Number 4 on the list, "Opera duo Charlotte & Jonathan - Britain's Got Talent 2012 audition," is one of those moments that comes along with every season of reality TV, when the audience gets to believe that even the unlikeliest among us can aspire to stardom. It is moments such as this one that the entire talent contest apparatus was created for; Jonathan, after a dazzling lyric performance, wows the entire audience and the judges, and even gets to stick up for Charlotte against Simon Cowell, who says that she might hold him back: "Well, we've come on here as a duo and we're going to stay here as a duo." The moment couldn't have been staged better; tears are flying and these two would go on to earn second place in the competition and a £1 million record deal. Meanwhile, every penniless artist in the world gets to wonder why people are so cheesy.

And it does seem we are rather saccharine in our taste, if the number 8 entry says anything about ourselves: in time for the London 2012 Olympics, the consumer goods giant Procter & Gamble released an ad called "Best Job" featuring a beautifully realized visual narrative of the lifelong dedication various olympians’ moms. I hate it when the corporation behind my toiletries poignantly reminds me that I love my mother and so effectively plays with my emotions, but props are due to the evil and gifted Alejandro González Iñárritu, who directed this ad. 

I'm much more comfortable with silly and less exhausting propaganda, like number 3, "A Dramatic Surprise on a Quiet Square." This TNT ad takes from the tradition of the flash mob and … well, just push play on it to add drama to your YouTube session.

 

We finally come to the number 1 most viral video: “Kony 2012.” No video has ever spread faster than this one, reaching 100 million views in six days

No viral video has aspired to do so much with its popularity as this one either. The creators of Kony 2012 sought to harness the power of sharing to give unprecedented momentum to their activism; it’s in the pioneering attempt to exert political influence by means of virality (and not in the specific results of this effort) that Kony 2012 should figure prominently in the annals of internet and pop culture history. Never mind Jason Russell’s very public breakdown, or any of the warranted or unwarranted criticism of Invisible Children (the non-profit behind this); this video got people to look away from the usual banality of what entertains us online (videos like 2-10 on this top 10, for example) and focus on something veritably consequential. Joseph Kony will likely elude facing justice by year’s end, but “Kony 2012” set an important precedent for civic engagement in the digital age. In this way, it is the only indispensable video in this collection, even if "Gangnam Style" outlasts it.

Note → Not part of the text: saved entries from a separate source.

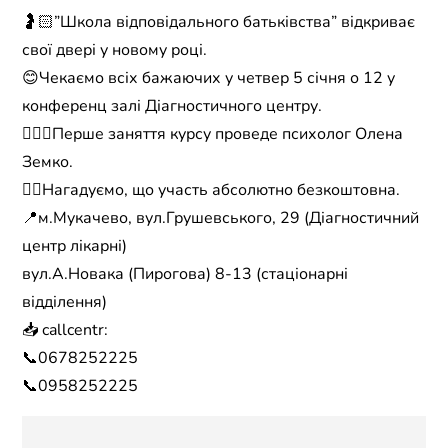
🤰🏻”Школа відповідального батьківства” відкриває
свої двері у новому році.
😊Чекаємо всіх бажаючих у четвер 5 січня о 12 у
конференц залі Діагностичного центру.
👩🏻‍⚕️Перше заняття курсу проведе психолог Олена
Земко.
☝🏻Нагадуємо, що участь абсолютно безкоштовна.
📍м.Мукачево, вул.Грушевського, 29 (Діагностичний
центр лікарні)
вул.А.Новака (Пирогова) 8-13 (стаціонарні
відділення)
📥 callcentr:
📞0678252225
📞0958252225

So what do the top 10 most viral videos of 2012 tell us? In some respects, nothing all that new: we like to watch people embarrass themselves, we dig pop music and we will eat up a finely crafted ad. Stardom these days is now a function of our sharing, but our collective taste doesn’t seem all that different from before. Nevertheless, it was remarkable for us to wonder this year whether change and justice can be contagious like pop culture. For all my apprehensions towards virality, such a tendency is a source of hope in new media. Maybe next year’s sensation will also bridge the digital and the analog and inspire people to do even more.